Arthur Penn's Depiction Of The Depression
A registered user at IMDb by the name Ironside writes on "Bonnie And Clyde" here:
"One of the stimulating moments in the film happens when Clyde chases Bonnie through a yellow corn field, while a cloud transverses
the sun and slowly shadows the landscape...Here the characteristic quality of the Texas countryside and the vague aspect of the story are beautifully communicated.."
This is precisely the reason why I have always wanted to commend, recommend and suggest this movie to anybody looking for a good movie to watch. The cloud travelling over the fields. I have seen the movie several times to relive this rare poetic scene. The impact of a subtle conveyance of the meaning of life by the passage of the cloud have always felt so good.
Arthur Penn's masterpiece "Bonnie And Clyde" was nominated for ten Academy Awards, including Best Picture, won two Oscars, one for Best Actress in a Supporting Role and another for Best Cinematography.
For present-day viewers, the movie might pass as 'just another' gangster movie with too many bullets, but judging by the time it was produced (1967), it was a miraculous achievement not only in its artistic quality but also in addressing issues that were almost taboos at that time.
The movie was based on the novel
"The Dillinger Days" by John Toland about
a true story that took place during the years of economic depression in the thirties of the 20th century.
A waitress Bonnie Parker, falls in love with this young bank robber and off goes the couple, robbing banks and stores and appearing as having real fun until they fall in the ambush.
So, where are the taboos?
Well, the couple did not have a job to do other than robbing and stealing.
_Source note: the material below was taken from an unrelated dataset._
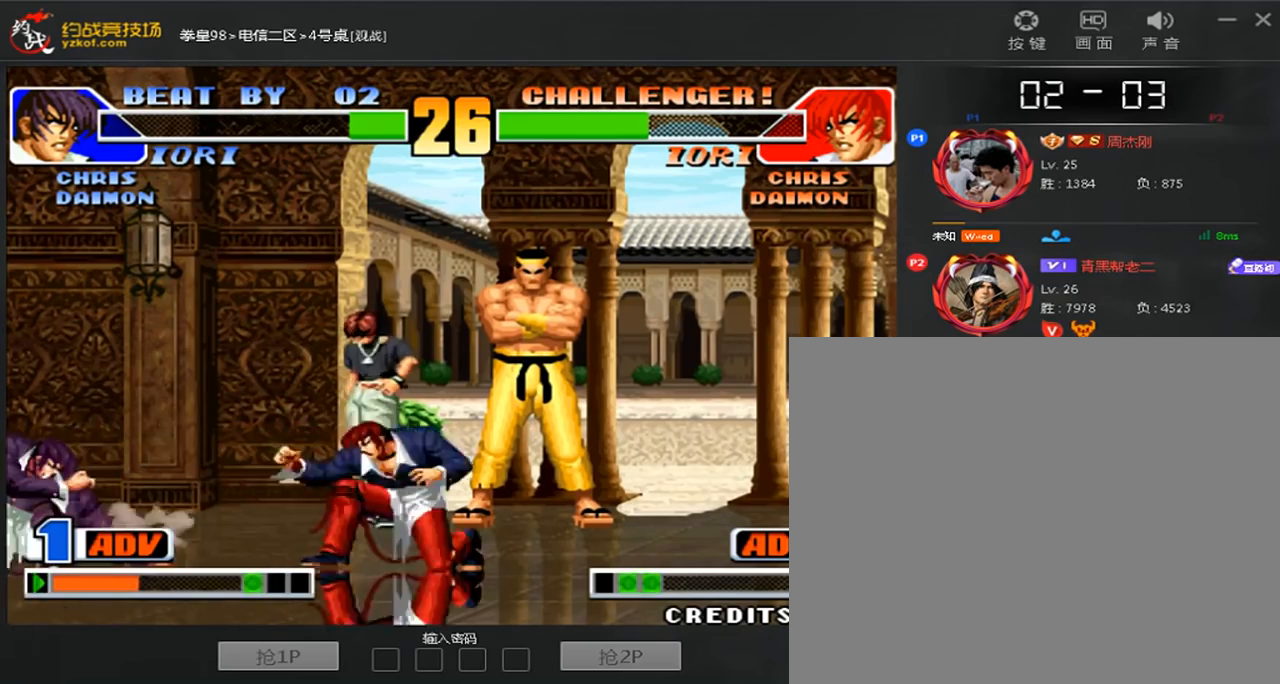
{"dt_ms": 520, "buttons": ["A"], "left_stick": "down-right", "events": [[120, "left_stick", "down-right"], [240, "left_stick", "right"], [360, "left_stick", "down-right"], [400, "A", "down"]]}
A direct outcome of the economic crisis of the thirties. In one of their early robberies the bank "did not have enough funds" for them to do a proper bank robbery! Then they pass
by a house that was confiscated from its poor owners by.....a bank! The movie critically touches on class differences. It depicts how the recession had created such violent and bloody situations in the American scene that were aggravated by the ease
of obtaining weapons. Meanwhile, the press was faking up news stories to sell their papers. In one of the scenes Clyde was outraged to read on him robbing a bank in a place where he had never been! But the movie is not even close to comedy! It is actually thought by some to blend tragedy
with self-aggrandizement and to compensate, through violence, for the impotence of Clyde (and the rest of the society for that matter)!
A possible REMAKE? Please, NO!
Any attempt at a remake of this true story is likely doomed.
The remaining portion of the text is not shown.